# Task details:
Go through the records below and count every line containing "coordinate". Reply with the count alone.

# Given records:
*** Block opens ***
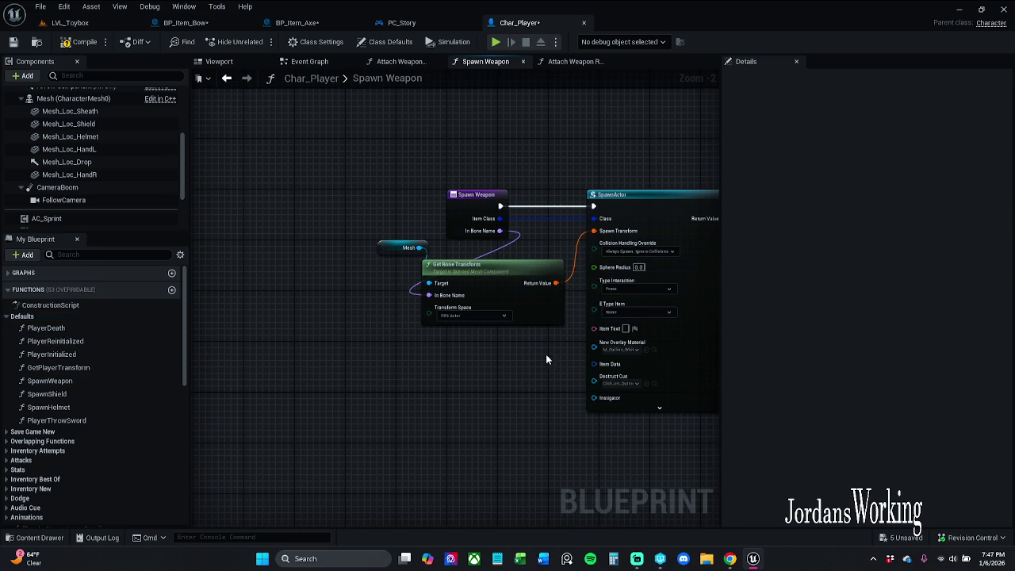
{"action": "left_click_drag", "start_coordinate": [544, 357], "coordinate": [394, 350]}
*** Block closes ***
*** Block opens ***
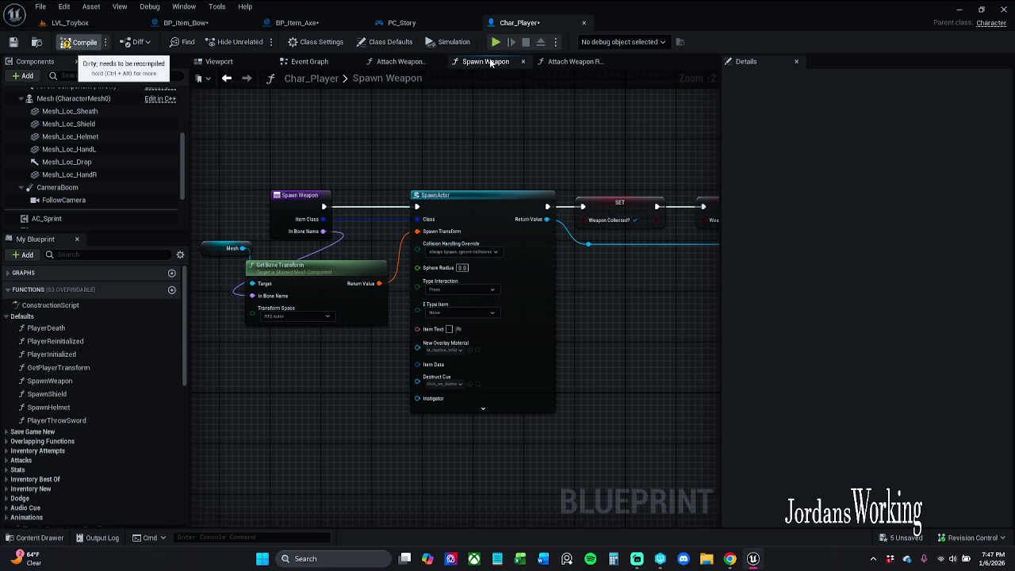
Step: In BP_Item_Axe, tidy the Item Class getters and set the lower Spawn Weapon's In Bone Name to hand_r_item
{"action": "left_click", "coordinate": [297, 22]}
*** Block closes ***
# Your response:
2